Wednesday, May 18, 2011

The PACE trial marks the end of CBT for ME and signals the beginning of proper biomedical ME research

Dear Dr. Horton,

Thank you for asking the Dr. Speedy Network of Clinical Excellence for help to improve the quality of your PACE trial editorials because you wanted to engage in a proper scientific debate with the critics of this trial. We are delighted to use our ME expertise gained by being bedridden with this disease for many many years, and help you and the Lancet out in the name of medicine.

One can quickly review the PACE trial when one knows what the basis of the trial is and what their hypothesis is. The answer to these two questions can be found in the following quotes from the PACE trial.

“CBT was done on the basis of the fear avoidance theory of chronic fatigue syndrome. This theory regards chronic fatigue syndrome as being reversible and that cognitive responses (fear of engaging in activity) and behavioural responses (avoidance of activity) are linked and interact with physiological processes to perpetuate fatigue.”

“GET was done on the basis of deconditioning and exercise intolerance theories of chronic fatigue syndrome. These theories assume that the syndrome is perpetuated by reversible physiological changes of deconditioning and avoidance of activity.
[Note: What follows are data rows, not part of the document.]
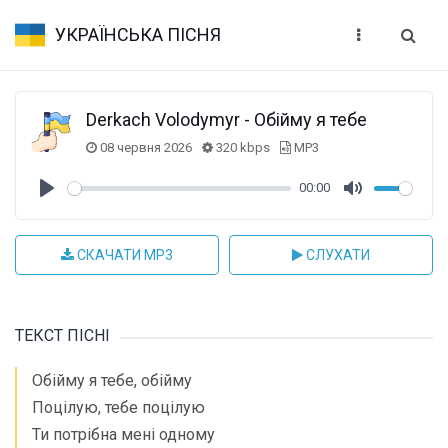
УКРАЇНСЬКА ПІСНЯ
Derkach Volodymyr - Обійму я тебе
08 червня 2026
320 kbps
MP3
00:00
Play
Mute
СКАЧАТИ MP3
СЛУХАТИ
ТЕКСТ ПІСНІ
Обійму я тебе, обійму
Поцілую, тебе поцілую
Ти потрібна мені одному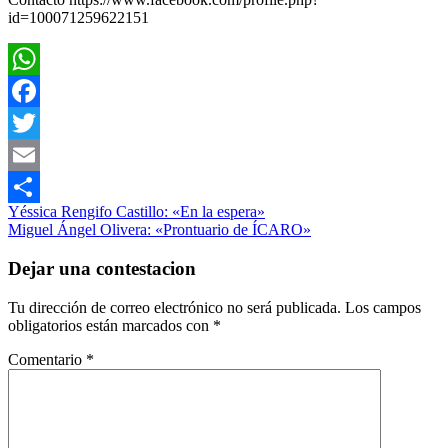
id=100071259622151
WhatsApp
Facebook
Twitter
Email
Navegación
Entrada
Literatura
Yéssica Rengifo Castillo: «En la espera»
Compartir
anterior:
Siguiente
Poesía
Miguel Ángel Olivera: «Prontuario de ÍCARO»
de
entrada:
entradas
Dejar una contestacion
Tu dirección de correo electrónico no será publicada.
Los campos
obligatorios están marcados con
*
Comentario
*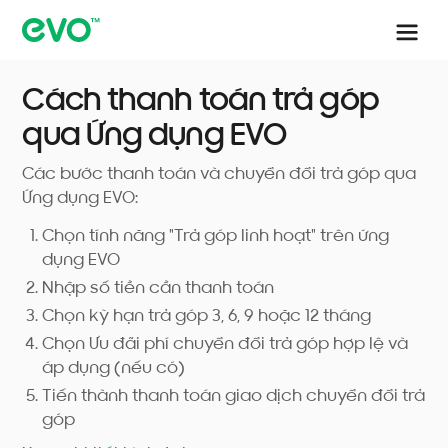
Cách thanh toán trả góp
qua Ứng dụng EVO
Các bước thanh toán và chuyển đổi trả góp qua
Ứng dụng EVO:
Chọn tính năng "Trả góp linh hoạt" trên ứng
dụng EVO
Nhập số tiền cần thanh toán
Chọn kỳ hạn trả góp 3, 6, 9 hoặc 12 tháng
Chọn Ưu đãi phí chuyển đổi trả góp hợp lệ và
áp dụng (nếu có)
Tiến thành thanh toán giao dịch chuyển đổi trả
góp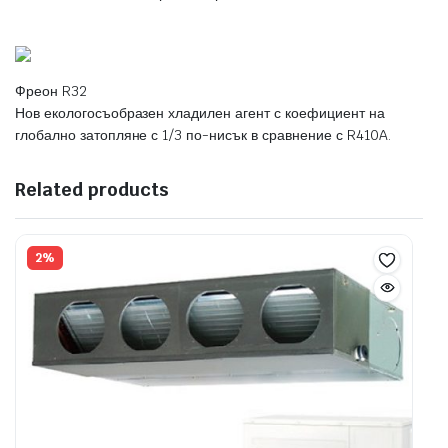
Фреон R32
Нов екологосъобразен хладилен агент с коефициент на
глобално затопляне с 1/3 по-нисък в сравнение с R410A.
Related products
2%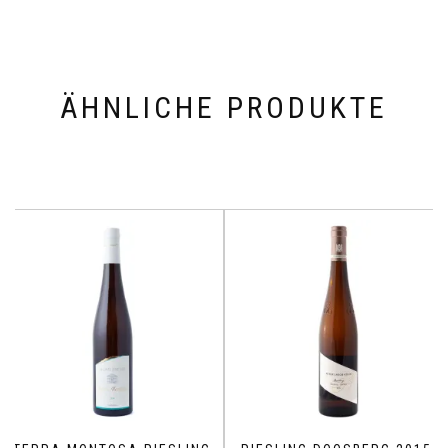
ÄHNLICHE PRODUKTE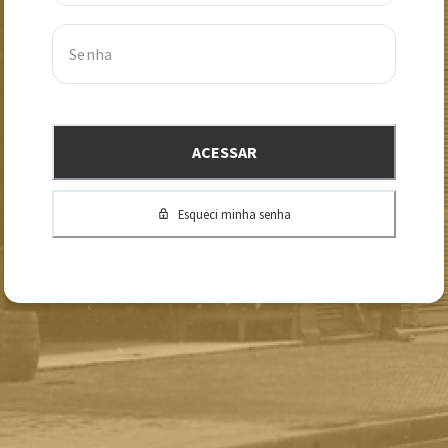
ACESSAR
Esqueci minha senha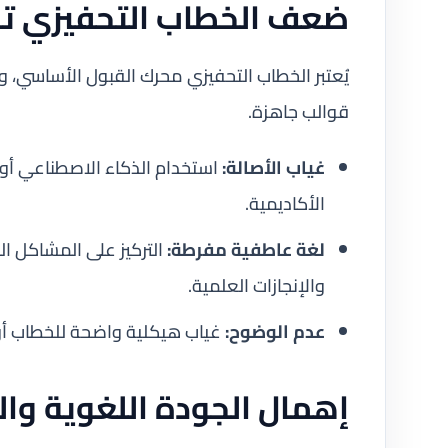
ضعف الخطاب التحفيزي تؤ
يُعتبر الخطاب التحفيزي محرك القبول الأساسي، و
قوالب جاهزة.
غياب الأصالة:
استخدام الذكاء الاصطناعي أو 
الأكاديمية.
لغة عاطفية مفرطة:
التركيز على المشاكل ال
والإنجازات العلمية.
عدم الوضوح:
غياب هيكلية واضحة للخطاب أو 
إهمال الجودة اللغوية وا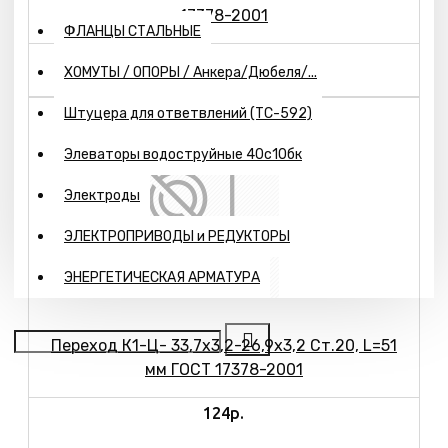
17378-2001
ФЛАНЦЫ СТАЛЬНЫЕ
75р.
ХОМУТЫ / ОПОРЫ / Анкера/Дюбеля/...
Штуцера для ответвлений (ТС-592)
Элеваторы водоструйные 40с10бк
Электроды
ЭЛЕКТРОПРИВОДЫ и РЕДУКТОРЫ
ЭНЕРГЕТИЧЕСКАЯ АРМАТУРА
Переход К1-Ц- 33,7х3,2-26,9х3,2 Ст.20, L=51
мм ГОСТ 17378-2001
124р.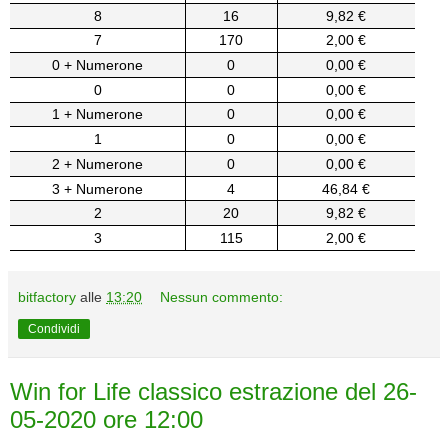
8
16
9,82 €
7
170
2,00 €
0 + Numerone
0
0,00 €
0
0
0,00 €
1 + Numerone
0
0,00 €
1
0
0,00 €
2 + Numerone
0
0,00 €
3 + Numerone
4
46,84 €
2
20
9,82 €
3
115
2,00 €
bitfactory
alle
13:20
Nessun commento:
Condividi
Win for Life classico estrazione del 26-
05-2020 ore 12:00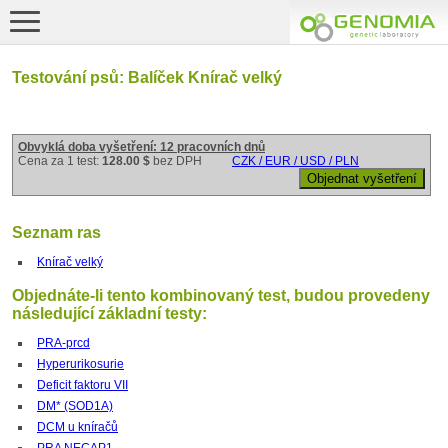
Testování psů: Balíček Knírač velký
Obvyklá doba vyšetření: 12 pracovních dnů
Cena za 1 test:
128.00 $
bez DPH
CZK / EUR / USD / PLN
Seznam ras
Knírač velký
Objednáte-li tento kombinovaný test, budou provedeny
následující základní testy:
PRA-prcd
Hyperurikosurie
Deficit faktoru VII
DM* (SOD1A)
DCM u kníračů
PRA NECAP1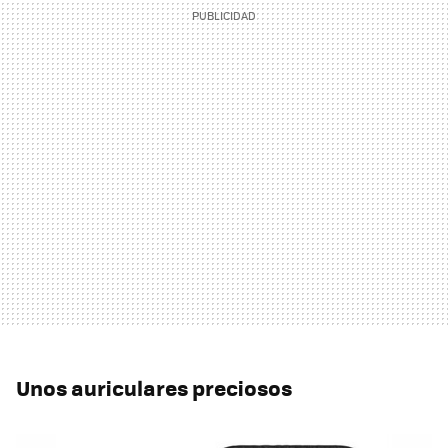
Unos auriculares preciosos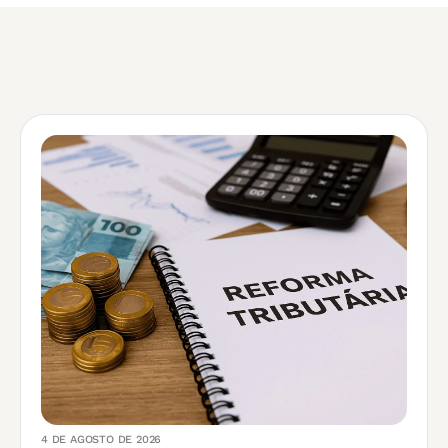
4 DE AGOSTO DE 2026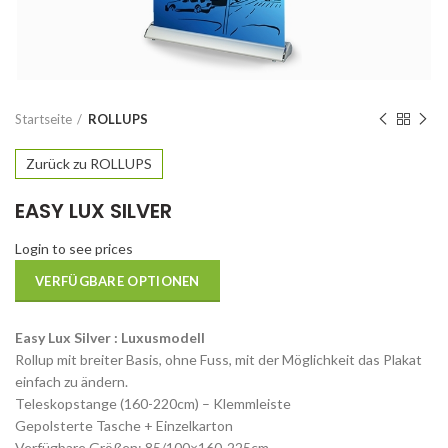
Startseite
ROLLUPS
Zurück zu ROLLUPS
EASY LUX SILVER
Login to see prices
VERFÜGBARE OPTIONEN
Easy Lux Silver :
Luxusmodell
Rollup mit breiter Basis, ohne Fuss, mit der Möglichkeit das Plakat
einfach zu ändern.
Teleskopstange (160-220cm) – Klemmleiste
Gepolsterte Tasche + Einzelkarton
Verfügbare Größen: 85/100×160-225cm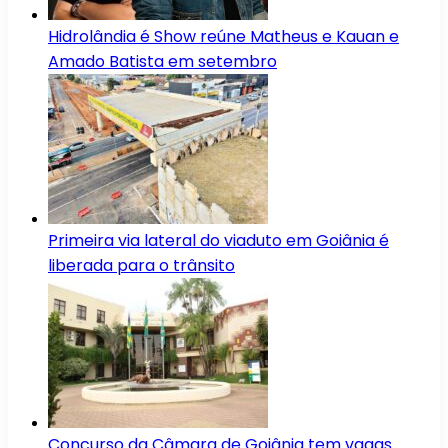
Hidrolândia é Show reúne Matheus e Kauan e
Amado Batista em setembro
Primeira via lateral do viaduto em Goiânia é
liberada para o trânsito
Concurso da Câmara de Goiânia tem vagas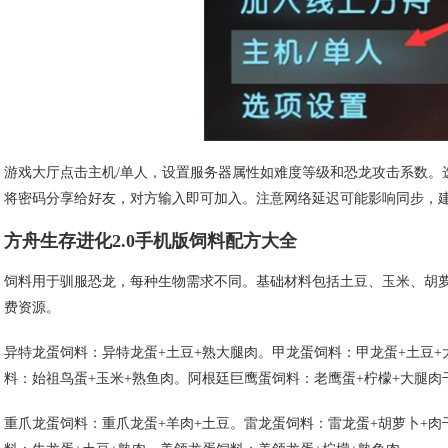
游戏大厅点击主机/单人，设置服务器属性如难度等级和恐龙攻击系数。
将密码分享给好友，对方输入即可加入。注意网络延迟可能影响同步，建议
方舟生存进化2.0手机版饲料配方大全
饲料用于驯服恐龙，每种生物需求不同。基础材料包括土豆、玉米、胡
费资源。
异特龙蛋饲料：异特龙蛋+土豆+熟大腿肉。甲龙蛋饲料：甲龙蛋+土豆
料：始祖鸟蛋+玉米+熟鱼肉。阿根廷巨鹰蛋饲料：老鹰蛋+柠檬+大腿肉
重爪龙蛋饲料：重爪龙蛋+羊肉+土豆。雷龙蛋饲料：雷龙蛋+胡萝卜+肉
These changes result in the deconditioning being maintained and an increased perception of effort, leading to further inactivity.”

So basically they are saying that CBT and GET reverse Chronic Fatigue Syndrome. In plain English that would be, CBT and GET cure Chronic Fatigue Syndrome, the name the PACE trial Psychiatrists like to use for ME.

So the question any reviewer should then ask is pretty simple. How many people were in fact cured by CBT and GET according to the PACE trial?

And the answer is nobody, absolutely nobody.

The conclusion from any doctor or reviewer is then pretty simple. The Pace trial shows that CBT and GET, which were supposed to cure people with ME/CFS, are in fact completely useless for ME/CFS.

And we agree with you that the editor of the Lancet would then conclude that the PACE trial has clearly demonstrated that there is no place for CBT psychiatry in ME/CFS, and that it is time to redirect all our efforts away from psychiatry and use them to find the cause/virus and a cure for this disabling, infectious neurological disease as classified by the WHO since 1969.

It was a pleasure Dr. Horton to help you out with your editorials. Please feel free to ask again,

Yours sincerely,

Dr. Speedy

1 comment:

  1. Dr. Horton is morally challenged, attacking patients and defending the fraudulent PACE study and its charlatan authors. He should be very ashamed, but is quite the opposite.